The mighty Inca Trail circuit in Peru is one of the world’s most famous treks, culminating at the magestic Machu Picchu it provides one of the most incredible experiences in world travel.
Peru is a land built for trekking; it’s an adventurer’s dream, and while the Inca Trail is an awesome experience there is so much more to be explored and discovered in every corner of this beautiful country.
We’ve found 5 of our favourite alternatives treks in Peru (i.e ones that aren’t not classic the Inca trail) to showcase what other options are out there to tickle your fancy.
5 Treks That Aren’t The Inca Trail
The route of the Lares trek is spectacular and many people who have done it say it’s actually better than the Inca Trail for a few reasons: firstly, It’s not as busy. Many tourists go for the more well know Inca Trail so on this trek you’ll get a more ‘authentic’ feel for the environment and the history as there are fewer tourists and guides. It’s a really great way to soak up spectacular mountain scenery in a less tourist heavy environment.
Secondly, you’ll pass through remote villages throughout the Lares Valley and have the opportunity for much more interaction with the direct descendents of the Incas, so you can experience their way of life and see that it has actually not changed that much since the Inca times.
You’ll get back to basics as hardworking Alpacas, Llamas, Herders, Horses, and Horsemen walk with you as you pass through Calca the capital of the Sacred Valley while wandering through various micro-climates. Keep an eye out for Wild Fox, Chinchillas, Eagles and Condors on your way through.
A trip like the Lares Trek is the perfect choice for anyone unable to get a permit to trek the Inca Trail; you will automatically be trekking the Lares route on any of our own tours that include the Inca Trail as part of the itinerary, if Inca Trail permits are not available. So, don’t be put off booking Peru tours last minute or if no permits are available on the tour or date that you want; with the Lares Trek you’ll still have an amazing experience ahead of you!
Some of the incredible views you can expect to see on the Lares Trek. Image courtesy of chrisstreeter
At 4,160m, it’s one of the deepest canyons in the world and one hell of a trek.

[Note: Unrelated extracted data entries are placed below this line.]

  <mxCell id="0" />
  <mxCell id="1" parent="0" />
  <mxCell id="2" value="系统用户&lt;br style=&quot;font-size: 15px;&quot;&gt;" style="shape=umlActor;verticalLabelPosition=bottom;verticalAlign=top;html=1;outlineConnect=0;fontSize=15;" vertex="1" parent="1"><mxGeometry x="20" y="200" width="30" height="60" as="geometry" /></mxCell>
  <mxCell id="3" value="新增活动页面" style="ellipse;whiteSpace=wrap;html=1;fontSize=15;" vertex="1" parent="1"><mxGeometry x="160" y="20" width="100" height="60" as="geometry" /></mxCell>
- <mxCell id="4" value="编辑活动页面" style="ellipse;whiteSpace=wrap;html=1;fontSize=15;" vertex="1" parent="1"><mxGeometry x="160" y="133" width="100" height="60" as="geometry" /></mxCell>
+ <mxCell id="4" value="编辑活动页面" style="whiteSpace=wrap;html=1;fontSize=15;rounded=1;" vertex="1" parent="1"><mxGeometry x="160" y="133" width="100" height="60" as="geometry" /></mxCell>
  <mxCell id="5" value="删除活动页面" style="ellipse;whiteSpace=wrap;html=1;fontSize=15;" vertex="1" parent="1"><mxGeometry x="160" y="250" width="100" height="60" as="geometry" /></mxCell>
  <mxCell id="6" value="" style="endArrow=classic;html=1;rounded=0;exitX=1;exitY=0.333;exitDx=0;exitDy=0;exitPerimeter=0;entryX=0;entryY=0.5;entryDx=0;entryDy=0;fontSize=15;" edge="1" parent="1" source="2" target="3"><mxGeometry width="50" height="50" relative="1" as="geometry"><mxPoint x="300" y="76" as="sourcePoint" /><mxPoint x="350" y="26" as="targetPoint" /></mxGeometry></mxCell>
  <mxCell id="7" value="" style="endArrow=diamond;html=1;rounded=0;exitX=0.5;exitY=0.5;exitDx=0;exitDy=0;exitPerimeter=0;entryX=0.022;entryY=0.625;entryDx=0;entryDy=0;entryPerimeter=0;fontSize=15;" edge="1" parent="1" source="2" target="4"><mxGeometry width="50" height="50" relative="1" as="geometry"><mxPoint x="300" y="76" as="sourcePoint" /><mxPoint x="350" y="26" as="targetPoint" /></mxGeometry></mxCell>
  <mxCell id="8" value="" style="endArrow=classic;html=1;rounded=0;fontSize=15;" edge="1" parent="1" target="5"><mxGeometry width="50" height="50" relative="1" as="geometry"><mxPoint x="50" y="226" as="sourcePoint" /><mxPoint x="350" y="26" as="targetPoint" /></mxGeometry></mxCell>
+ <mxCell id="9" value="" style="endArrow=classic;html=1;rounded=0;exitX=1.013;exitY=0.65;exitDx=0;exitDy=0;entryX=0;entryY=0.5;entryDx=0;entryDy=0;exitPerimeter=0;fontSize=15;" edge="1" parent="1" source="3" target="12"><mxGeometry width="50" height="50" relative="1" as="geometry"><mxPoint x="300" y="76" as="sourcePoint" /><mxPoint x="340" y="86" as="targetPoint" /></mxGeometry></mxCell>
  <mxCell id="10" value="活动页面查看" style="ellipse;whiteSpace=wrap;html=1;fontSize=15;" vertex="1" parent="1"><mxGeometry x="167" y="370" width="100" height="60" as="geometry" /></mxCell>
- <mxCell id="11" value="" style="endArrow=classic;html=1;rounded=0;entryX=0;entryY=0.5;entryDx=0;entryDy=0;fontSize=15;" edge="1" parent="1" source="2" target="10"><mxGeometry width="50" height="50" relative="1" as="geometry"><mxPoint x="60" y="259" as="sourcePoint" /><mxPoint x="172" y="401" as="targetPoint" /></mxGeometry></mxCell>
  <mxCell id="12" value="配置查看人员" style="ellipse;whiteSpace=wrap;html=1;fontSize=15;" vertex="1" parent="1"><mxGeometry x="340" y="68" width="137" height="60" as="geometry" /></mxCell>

It’s more than twice as deep as the Grand Canyon meaning the ascents are steep and hard going but the rewards are spectacular.

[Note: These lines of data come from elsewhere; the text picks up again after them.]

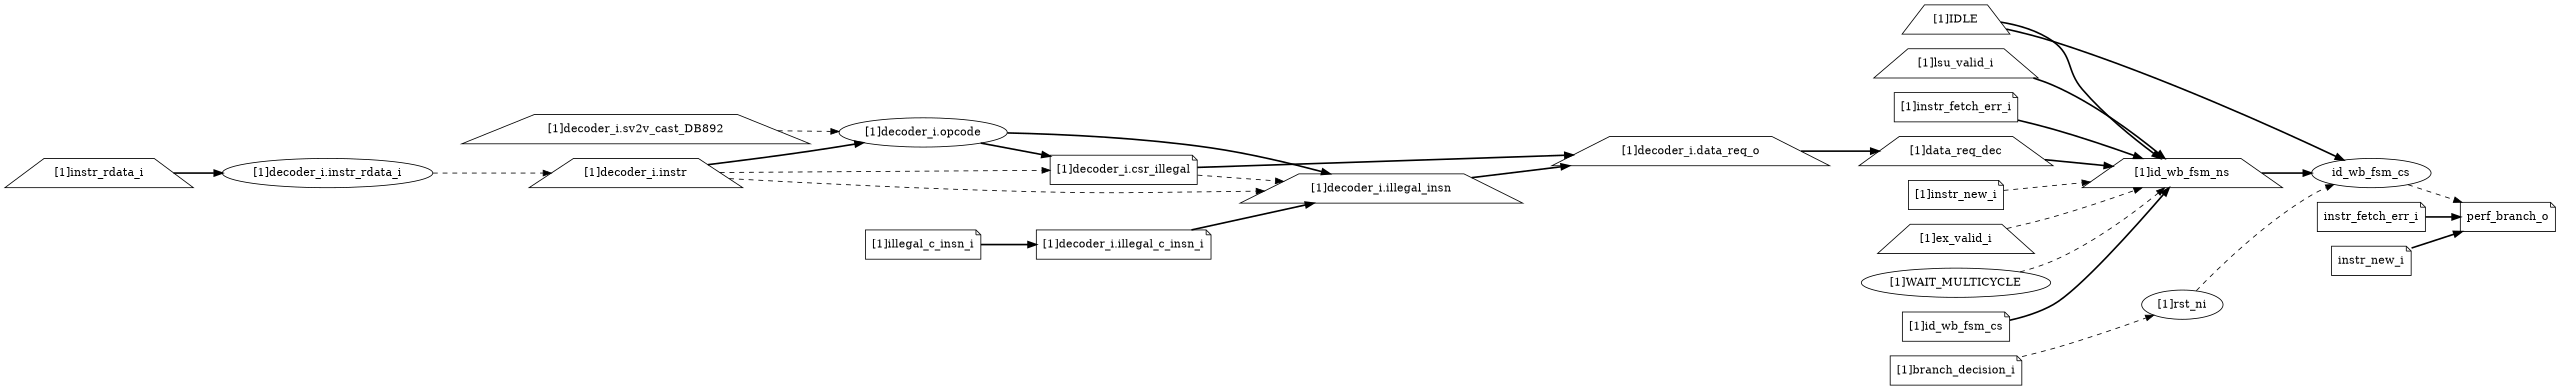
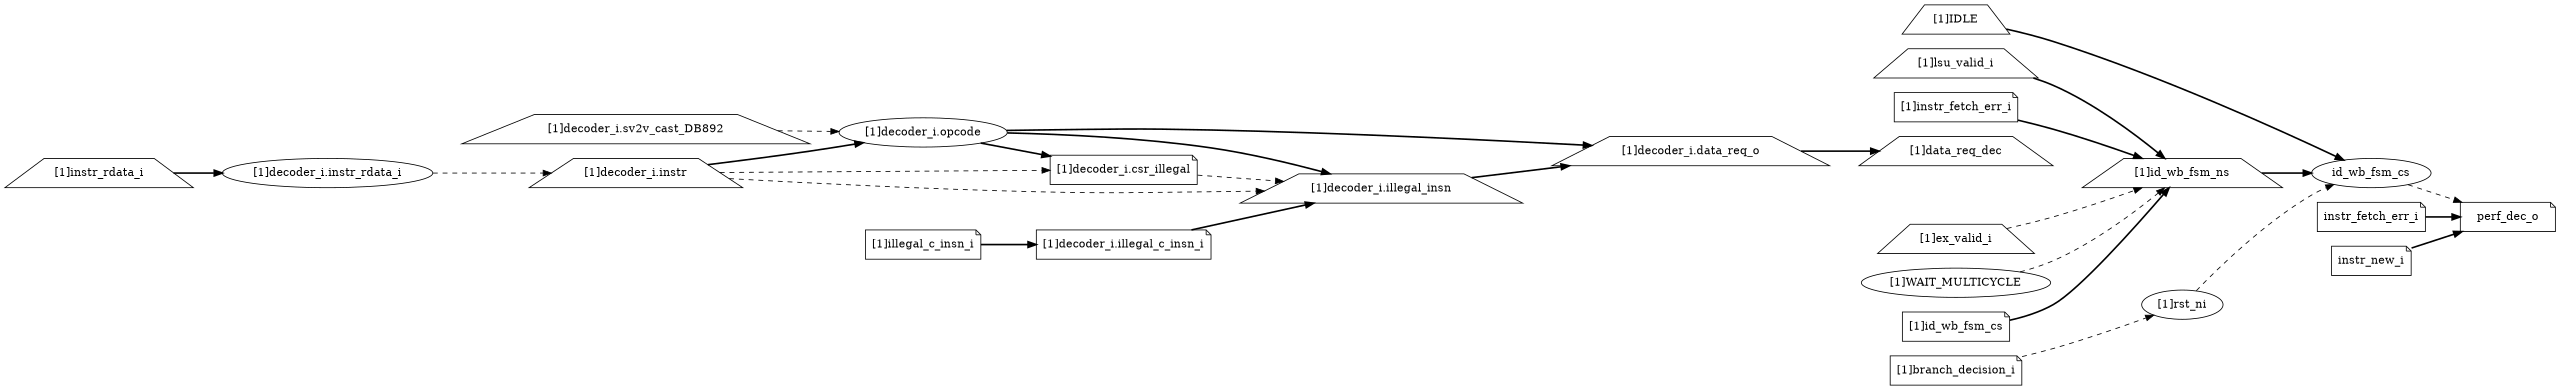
  strict digraph {
    rankdir=LR
    node [complexity=7 importance=0.011110293719 rank=0.001587184817 shape=trapezium]
    edge [style=bold]
    "[1]decoder_i.instr_rdata_i" [complexity=16 importance=0.0350003850576 rank=0.0021875240661 shape=ellipse]
    "[1]decoder_i.instr" [complexity=14 importance=0.0331304232761 rank=0.00236645880544]
    "[1]decoder_i.opcode" [complexity=11 importance=0.030699492706 rank=0.00279086297327 shape=ellipse]
    "[1]decoder_i.illegal_insn" [complexity=8 importance=0.0269447711335 rank=0.00336809639168]
    "[1]decoder_i.csr_illegal" [complexity=10 importance=0.0284515597823 rank=0.00284515597823 shape=note]
    "[1]decoder_i.data_req_o" [importance=0.0232862206711 rank=0.00332660295302]
    "[1]id_wb_fsm_ns" [complexity=3 importance=0.00961433102857 rank=0.00320477700952]
    id_wb_fsm_cs [complexity=1 importance=0.00559147927967 rank=0.00559147927967 shape=ellipse]
-   perf_branch_o [complexity=0 importance=0.00164772640408 rank=0.0 shape=note]
+   perf_branch_o [complexity=0 importance=0.00164772640408 rank=0.0 shape=note label=perf_dec_o]
    "[1]branch_decision_i" [shape=note]
    "[1]rst_ni" [complexity=2 importance=0.0126789212498 rank=0.00633946062489 shape=ellipse]
    "[1]IDLE" [complexity=9 importance=0.0207246247476 rank=0.00230273608306]
    "[1]id_wb_fsm_cs" [complexity=6 importance=0.0712440700755 rank=0.0118740116793 shape=note]
    instr_fetch_err_i [complexity=2 importance=0.00314368909451 rank=0.00157184454726 shape=note]
    "[1]lsu_valid_i"
    "[1]instr_fetch_err_i" [complexity=5 importance=0.0399532868047 rank=0.00799065736094 shape=note]
    "[1]data_req_dec" [importance=0.0215785159332 rank=0.00308264513332]
    "[1]instr_rdata_i" [complexity=16 importance=0.036496347748 rank=0.00228102173425]
-   "[1]instr_new_i" [complexity=5 importance=0.0399532868047 rank=0.00799065736094 shape=note]
    "[1]illegal_c_insn_i" [complexity=9 importance=0.0306846946964 rank=0.00340941052182 shape=note]
    "[1]decoder_i.illegal_c_insn_i" [complexity=9 importance=0.0291887320059 rank=0.0032431924451 shape=note]
    "[1]decoder_i.sv2v_cast_DB892" [complexity=14 importance=0.0321954553965 rank=0.00229967538546]
    instr_new_i [complexity=2 importance=0.00314368909451 rank=0.00157184454726 shape=note]
    "[1]ex_valid_i"
    "[1]WAIT_MULTICYCLE" [complexity=13 importance=0.0399532868047 rank=0.00307332975421 shape=ellipse]
    "[1]decoder_i.instr_rdata_i" -> "[1]decoder_i.instr" [style=dashed]
    "[1]decoder_i.instr" -> "[1]decoder_i.opcode"
    "[1]decoder_i.instr" -> "[1]decoder_i.illegal_insn" [style=dashed]
    "[1]decoder_i.instr" -> "[1]decoder_i.csr_illegal" [style=dashed]
    "[1]decoder_i.opcode" -> "[1]decoder_i.illegal_insn"
    "[1]decoder_i.opcode" -> "[1]decoder_i.csr_illegal"
-   "[1]decoder_i.csr_illegal" -> "[1]decoder_i.data_req_o"
+   "[1]decoder_i.opcode" -> "[1]decoder_i.data_req_o"
    "[1]decoder_i.illegal_insn" -> "[1]decoder_i.data_req_o"
    "[1]decoder_i.csr_illegal" -> "[1]decoder_i.illegal_insn" [style=dashed]
    "[1]decoder_i.data_req_o" -> "[1]data_req_dec"
    "[1]id_wb_fsm_ns" -> id_wb_fsm_cs
    id_wb_fsm_cs -> perf_branch_o [style=dashed]
    "[1]branch_decision_i" -> "[1]rst_ni" [style=dashed]
    "[1]rst_ni" -> id_wb_fsm_cs [style=dashed]
-   "[1]IDLE" -> "[1]id_wb_fsm_ns"
    "[1]IDLE" -> id_wb_fsm_cs
    "[1]id_wb_fsm_cs" -> "[1]id_wb_fsm_ns"
    instr_fetch_err_i -> perf_branch_o
    "[1]lsu_valid_i" -> "[1]id_wb_fsm_ns"
    "[1]instr_fetch_err_i" -> "[1]id_wb_fsm_ns"
-   "[1]data_req_dec" -> "[1]id_wb_fsm_ns"
    "[1]instr_rdata_i" -> "[1]decoder_i.instr_rdata_i"
-   "[1]instr_new_i" -> "[1]id_wb_fsm_ns" [style=dashed]
    "[1]illegal_c_insn_i" -> "[1]decoder_i.illegal_c_insn_i"
    "[1]decoder_i.illegal_c_insn_i" -> "[1]decoder_i.illegal_insn"
    "[1]decoder_i.sv2v_cast_DB892" -> "[1]decoder_i.opcode" [style=dashed]
    instr_new_i -> perf_branch_o
    "[1]ex_valid_i" -> "[1]id_wb_fsm_ns" [style=dashed]
    "[1]WAIT_MULTICYCLE" -> "[1]id_wb_fsm_ns" [style=dashed]
  }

See families of condors soaring above, pass a lush river oasis where you can swim in clear natural pools, dodge scorpions and (maybe) even snakes, as you walk and rest your hard working bones in riverside hot springs.
The nearest larger city is Arequipa, Peru’s second largest city, although most of the treks through the canyon start from the canyon rim towns of Cabanaconde or Chivay.
Misti Volcano Trek
El Misti is an active volcano just 17km from Arequipa; a city which has been largely built using El Misti’s white volcanic stones. At 5825m high, getting to the top is no mean feat, but the terrain is beautiful and deserted, and the while it’s undoubtedly high and tough, it is also known to be one of the easier, most accessible high summits in the world.
Although it’s possible to trek it independently it’s recommended that you join an organised group in Arequipa as the climb is high, windy & cold and completely unregulated, i.e, there are no park rangers, no campsites and no toilets, so climbing independently is hard going and can be risky; doing it alone so it should only be attempted by really experienced trekkers.
In 1998 archaeologists found 6 sacrificial Incan mummies near the crater of the volcano making the trip to the top that bit more exciting and historically intriguing. The best months to climb the volcano are in the dryer months of May to September although altitude sickness is a real issue; a few days acclimatising in Arequipa before you start the trek is recommended to help.
The Salcantay Trek is the route to Machu Picchu via the ‘back door’, so to speak.
The trek takes you across to Santa Teresa as you pass Salcantay, one of the most stunning peaks in the Peruvian Andes.
This is another sure fire way to make sure you don’t miss the beauty of Machu Picchu while also skipping the crowds of the Inca Trail and touring the Sacred Valley and interacting with inhabitants and explore the Ollantaytambo ruins.
The trek is challenging, you’ll tackle several high passes, including the highest at Tocto, reaching 4,900 metres above sea level before descending into valleys nestled in the mountains.
Frequently listed as one of the top hikes in the world and far more challenging than the Inca Trail the Huayuash Circuit is a remote, high-altitude wilderness comparable to the Himalayas and Canadian Rockies. Surrounded by alpine scenery including snow-capped peaks, glaciers, hot pools and glacial lagoons; the hike is best tackled by confident, experienced trekkers.
Located in one of the most remote sections of the Andes, the majority of the hike takes place at greater than 4000m above sea level. Spend your days tackling several spectacular passes along the circuit and your nights camping under the stars.